Только теперь, кстати, я понял, что это был действительно самый настоящий календарь. Под следующей – ярко-синей – японкой был как бы отрезан такой коричневый край, на котором напечатаны всякие иероглифы и цифры. Это и были, как я понял, японские названия месяцев, недель, дней и так далее.

Синяя японка мне не очень понравилась. Во-первых, она была не на природе, а в помещении. От этого сразу становилось как бы жарко и душно. И во-вторых, все это помещение было какое-то ненатурально синее. Синий диван, синий ковер, синие тапочки с синими пуховыми помпончиками на ногах, одетых в синие чулки, синий халат, распахнутый в неестественно кокетливой позе (одна коленка прижата к другой, руки в боки), синие веки, синие ресницы и синие глаза. Здесь тоже имели место разные оттенки, но общее преобладание густой чернильной краски несколько напомнило мне классный журнал или контрольную по алгебре.

– Та была лучше! – твердо заявил я, и Татушкин вдруг захохотал, неестественно падая на пол родительской квартиры.

Он катался по полу, извивался и как бы заливисто лаял.

– Это же… та же самая! – с трудом объяснил он мне сквозь непроизвольный смех.

Я не поверил и стал пристально изучать синюю японку, сравнивая ее с розовой.

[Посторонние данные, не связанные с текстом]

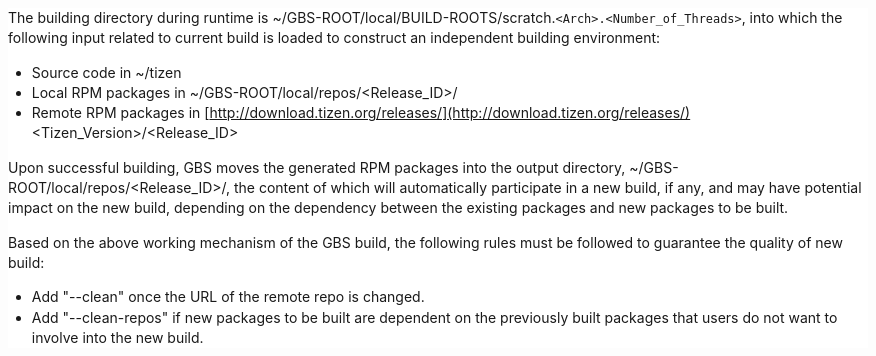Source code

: The building directory during runtime is ~/GBS-ROOT/local/BUILD-ROOTS/scratch.`<Arch>.<Number_of_Threads>`, into which the following input related to current build is loaded to construct an independent building environment:

- Source code in ~/tizen
- Local RPM packages in ~/GBS-ROOT/local/repos/<Release_ID>/<Arch>
- Remote RPM packages in [http://download.tizen.org/releases/](http://download.tizen.org/releases/)<Tizen_Version>/<Release_ID>

Upon successful building, GBS moves the generated RPM packages into the output directory, ~/GBS-ROOT/local/repos/<Release_ID>/<Arch>, the content of which will automatically participate in a new build, if any, and may have potential impact on the new build, depending on the dependency between the existing packages and new packages to be built.

Based on the above working mechanism of the GBS build, the following rules must be followed to guarantee the quality of new build:

- Add "--clean" once the URL of the remote repo is changed.
- Add "--clean-repos" if new packages to be built are dependent on the previously built packages that users do not want to involve into the new build.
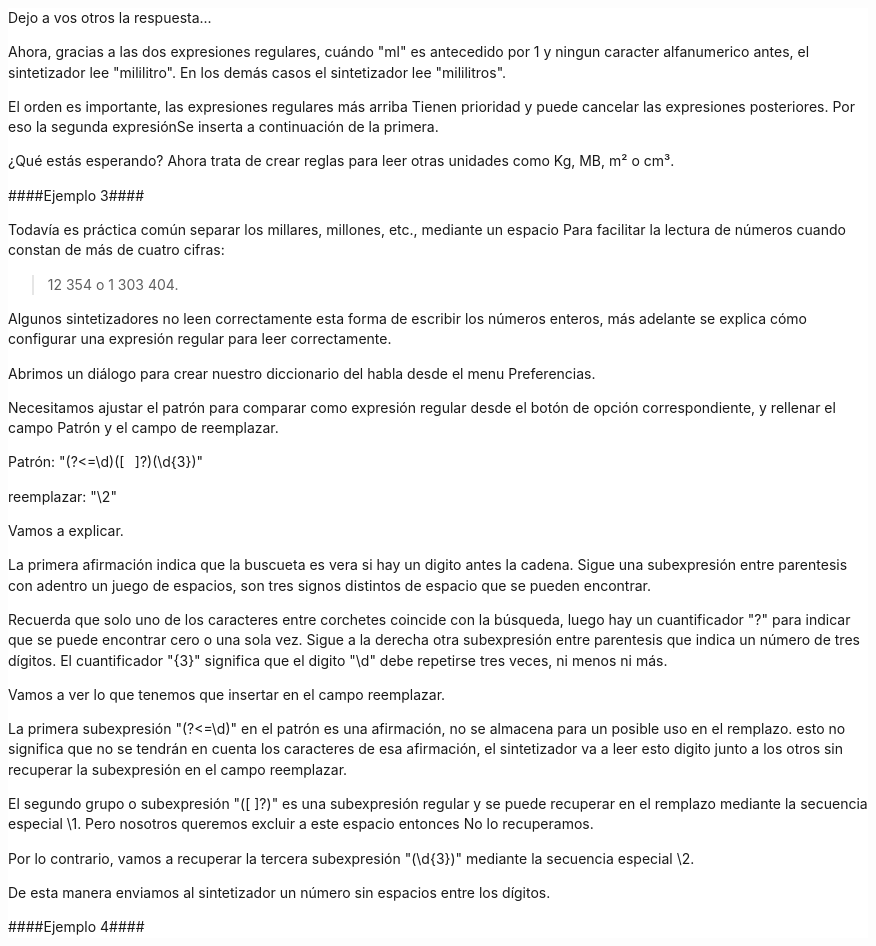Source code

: Dejo a vos otros la respuesta...

Ahora, gracias a las dos expresiones regulares, cuándo "ml" es antecedido por 1 y ningun caracter alfanumerico antes, el sintetizador  lee "mililitro".
En los demás casos el sintetizador lee "mililitros".
  
El orden es importante, las expresiones regulares más arriba Tienen prioridad y puede cancelar las expresiones posteriores.
Por eso la segunda expresiónSe inserta a continuación de la primera.

¿Qué estás esperando? Ahora trata de crear  reglas para leer otras unidades  como  Kg, MB, m² o cm³.

####Ejemplo 3####

Todavía es práctica común  separar los millares, millones, etc., mediante un espacio Para facilitar la lectura de  números cuando constan de más de cuatro cifras:

> 12 354 o 1 303 404.

Algunos sintetizadores no leen correctamente esta forma de escribir los números enteros, más adelante se explica cómo configurar una expresión regular para leer correctamente.

Abrimos un  diálogo para crear nuestro  diccionario del habla desde el menu  Preferencias.

Necesitamos ajustar el patrón para comparar como  expresión regular desde el botón de opción correspondiente, y rellenar el campo Patrón y el campo de reemplazar.

Patrón: "(?<=\d)([   ]?)(\d{3})"

reemplazar: "\2"

Vamos a explicar.

La primera afirmación indica que la buscueta es vera si hay un digito antes la cadena.
Sigue una subexpresión entre parentesis con adentro un juego de espacios, son tres   signos distintos de espacio que se pueden encontrar.

Recuerda que solo uno de los caracteres entre corchetes coincide con la búsqueda, luego hay un cuantificador "?" para indicar que se puede encontrar cero o  una sola vez.
Sigue a la derecha otra subexpresión entre parentesis que  indica un número de tres dígitos. El cuantificador "{3}" significa que  el digito "\d" debe repetirse tres veces, ni menos ni más.

Vamos a ver lo que tenemos que insertar en el campo reemplazar.

La primera subexpresión "(?<=\d)" en el patrón es una afirmación, no se almacena para un posible uso en el remplazo.
esto no significa que no se tendrán en cuenta los caracteres de esa afirmación, el sintetizador va a leer esto digito junto a los otros sin recuperar la subexpresión en el campo reemplazar.

El segundo grupo o subexpresión "([  ]?)" es una subexpresión regular y se puede recuperar en el remplazo mediante la secuencia especial \1.
Pero nosotros queremos excluir a este espacio entonces No lo recuperamos.

Por lo contrario, vamos a recuperar la tercera subexpresión "(\d{3})" mediante la secuencia especial \2.

De esta manera enviamos al sintetizador   un  número sin espacios entre los dígitos.

####Ejemplo 4####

Действительно, что-то похожее все-таки было, хотя сравнение шло явно не в пользу синей. Но и у синей японки тоже было умное лицо, несмотря на глупую позу и гримасу.

– Татушкин… – несмело сказал я. – Ты это… ты уж давай все сразу показывай. Чего там, в час по чайной ложке.

Татушкин понимающе кивнул и стал привычным движением вертеть передо мной разные волшебные листы.

Зеленая, красная и белая японки промелькнули передо мной быстро, как какие-то легкоатлетки.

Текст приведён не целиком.